The Washington Post’s Silicon Valley Correspondent Elizabeth Dwoskin complained that after the coronavirus documentary Plandemic was censored on social media, some YouTube clips were telling users how to access “banned footage” from the documentary via Google Drive. She then notes that after The Washington Post contacted Google, Google Drive took down a file featuring the trailer for the Plandemic documentary.

This is why you need to get off the Cloud, get off the social media platforms, and support the independent alternatives. Even if you are certain that you are not a crimethinker today, you cannot be certain that you will not be deemed a crimethinker tomorrow.


Don’t threaten, just do it

The President threatens to shut down Twitter:

Republicans feel that Social Media Platforms totally silence conservatives voices. We will strongly regulate, or close them down, before we can ever allow this to happen. We saw what they attempted to do, and failed, in 2016. We can’t let a more sophisticated version of that happen again. Just like we can’t let large scale Mail-In Ballots take root in our Country.
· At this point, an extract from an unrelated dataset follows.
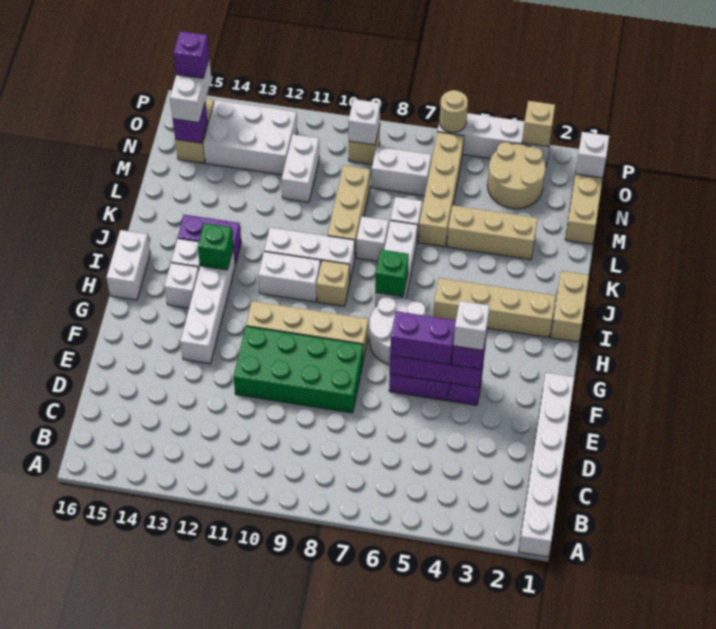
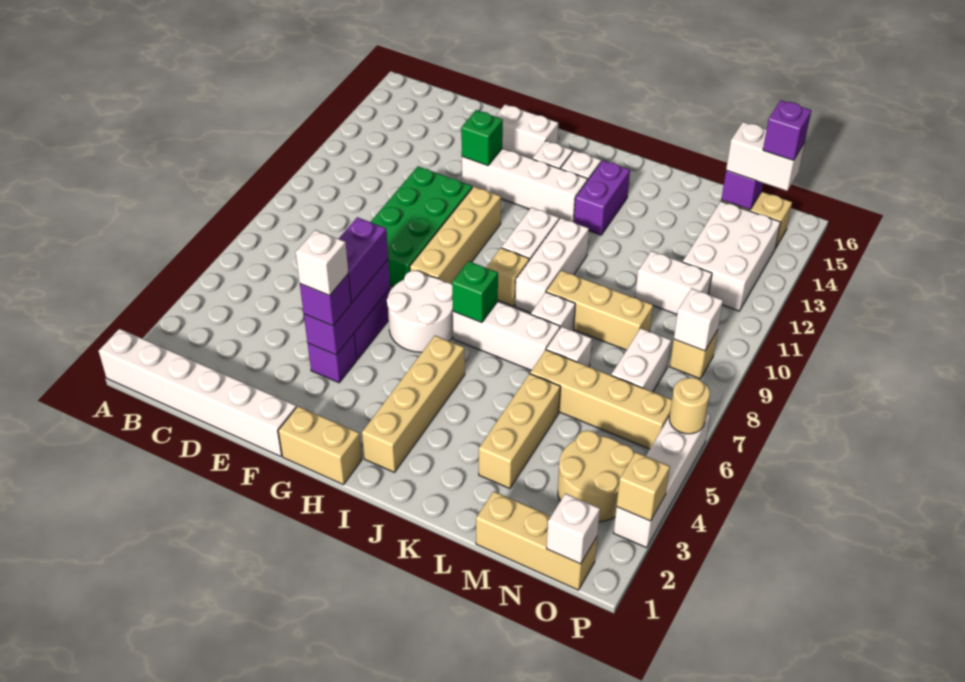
white 1x2 brick [106,230,150,300] -> white 1x2 brick moved to [495,104,558,159]
tan 1x2 brick [551,271,589,342] -> tan 1x2 brick moved to [278,406,362,485]
green 1x1 brick [198,223,233,270] -> green 1x1 brick moved to [461,110,503,166]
It would be a free for all on cheating, forgery and the theft of Ballots. Whoever cheated the most would win. Likewise, Social Media. Clean up your act, NOW!!!!
– Donald J. Trump

The great weakness of the conservative Right is their inability to accept the necessity of action. Every single social media giant merits being shut down for their crimes and their ongoing war against the Constitution.


China brings Silicon Valley to heel

As I wrote in Corporate Cancer, China is going to dominate the consumer technology high ground – namely, the apps and interfaces, because they a) protect their home markets from competition and b) don’t hate more than 50 percent of their users. The signs of this coming domination are already visible.

YouTube is automatically deleting comments that contain certain Chinese-language phrases related to criticism of the country’s ruling Communist Party (CCP). The company confirmed to The Verge this was happening in error and that it’s working to fix the issue.

“Upon review by our teams, we have confirmed this was an error in our enforcement systems and we are working to fix it as quickly as possible,” said a YouTube spokesperson. The company did not elaborate on how or why this error came to be, but said it was not the result of any change in its moderation policy.

But if the deletions are the result of a simple mistake, then it’s one that’s gone unnoticed for six months. The Verge found evidence that comments were being deleted as early as October 2019, when the issue was raised on YouTube’s official help pages and multiple users confirmed that they had experienced the same problem.

Comments left under videos or in live streams that contain the words “共匪” (“communist bandit”) or “五毛” (“50-cent party”) are automatically deleted in around 15 seconds, though their English language translations and Romanized Pinyin equivalents are not.

The fact that we’re already seeing companies like Apple, Google, and Facebook beginning to kneel before Beijing means that it won’t be long before other converged companies like Paypal and Patreon are completely compliant, assuming, of course, that they even survive the initial shock of competition from the East.

It’s even possible that rogue independent platforms like SG, BitChute, and UATV may have a brighter future than the Silicon Valley giants.